Momentum and passion are the driving forces behind creative director Danielle Becker’s foray into building a freelance business. She first started her own design shop, Lefty’s Right Mind, on the side while working as a retail graphic designer with Aeropostale, Walmart and Bloomingdales. Eventually, she hit a turning point. “One by one, I felt the pieces that comprised my side hustle for the past 11 years come together and evolve into a steady business,” Becker shares. After realizing that her increasing freelance workload was too much to handle on top of her day job, she made the move to start freelancing full time.
Becker’s freelance creative work includes logos, branding, mirrors, clothing and custom paintings for high-profile clients, including Gordon Ramsay and some top New York restaurants. She relishes her constant flow of business and continuous growth that come from her years of perseverance. “The different clientele and variety of projects that come my way is extraordinary,” she says. “In one day, I can go from developing a brand identity or designing a menu to painting a chalkboard by hand. The opportunities for expression and creativity are endless.” Now, she’s sharing her experience and advice for other freelance creatives.
Prepare to Take on More Business Tasks
Although you no longer have to deal with the annoyances of employment, freelancing brings new business responsibilities. This posed a challenge for Becker’s artistic instincts. “When you are a full-time employee, sales, finances, health insurance and all of that other ‘fun’ stuff is taken care of for you,” she explains. “Running your own company leaves you completely exposed.”
Before you make the move to full-time freelancing, check the boxes when it comes to the more-mundane-yet-critical foundations for building a freelance business. Thankfully, Becker was able to partner with her mother’s established event company, Town Crier Paperworks, for support.
Venture Beyond Your Comfort Zone to Grow
Besides business tasks, freelancing helps you develop all sorts of skills to refine your craft and run your business. “I used to loathe being out of my comfort zone, but the roadblocks I have had to face while I’ve been building my business have led me to unavoidable challenges,” Becker shares. “They have forced me to confront and conquer ‘left side of the brain’ responsibilities that do not come easily to me.”
Though Becker has experienced some challenges along the way, she recognizes the benefits of these difficult experiences: “Becoming a more well-rounded entrepreneur is an extremely rewarding feeling.
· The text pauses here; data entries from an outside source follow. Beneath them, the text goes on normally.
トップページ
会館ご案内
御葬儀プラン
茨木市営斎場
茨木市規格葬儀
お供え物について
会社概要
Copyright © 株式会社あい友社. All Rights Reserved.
Be a sponge and embrace all opportunities, both good and bad.”
Seek Motivation and Strength Within Yourself
In order to have a successful freelance career, you must nurture your internal motivation. Of course, it’s a relief to no longer have to get permission from a supervisor to take a vacation day. But, as Becker knows, it’s important to learn how to manage your own time. “When you’re on your own, you’re solely responsible, so you have to be strict with your day-to-day,” she explains.
As Becker points out, “passion and perseverance will push you only as far as you let them.” Connect with other freelancers who have similar specialties to increase your opportunities for growth. “Stay focused and learn something from everyone that comes your way,” she says. Set reasonable expectations for yourself — and stick to them.
Structure Your Days Around Hard Deadlines
In order to ensure you stick to strict standards, you should strive to create a regimented workflow with hard deadlines. Sure, everyone has a different work style, but Becker reiterates that you must do all you can to avoid procrastination. She explains her process: “I choose to stay a few steps ahead on a project because I hate rushing. I never do things last minute.” Client satisfaction, which largely depends on your reliability, is critical to your success when building a freelance business. But Becker also knows the importance of taking a break to rejuvenate. “Allow yourself to regroup and regain a sense of clarity,” she stresses. “You’ll be thankful for your newfound focus.”
Trust Your Intuition and Keep Learning
Self-doubt is a natural part of any new professional endeavor. But try to trust your own abilities and instincts. “Listen to your gut and be confident in your decision-making,” advises Becker. “Be a self-starter, make mistakes, but most importantly, learn from them.”
In particular, Becker stresses the advantages of using the limitless digital resources available to educate yourself and expand your network. Taking risks, working hard, staying positive and accepting the possibility of failure will serve you well as a freelancer. As Becker suggests, “Embrace change, evolve and keep challenging yourself. Never stop hustling!”
The desire to wait for the perfect time to move into full-time freelance work can hold you back from building your business. Think strategically about the feasibility of freelancing and prepare for the changes in your professional and personal lifestyle, but don’t overdo it. “I knew there wouldn’t be a ‘right time’ to take the risk, but I felt this was my moment and I chose to follow my gut,” says Becker. “Fear causes hesitation and excuses hold you back; regret wasn’t a feeling I was interested in having.” Take a page out of Becker’s book: Let your passion and perseverance launch — and sustain — your freelance career.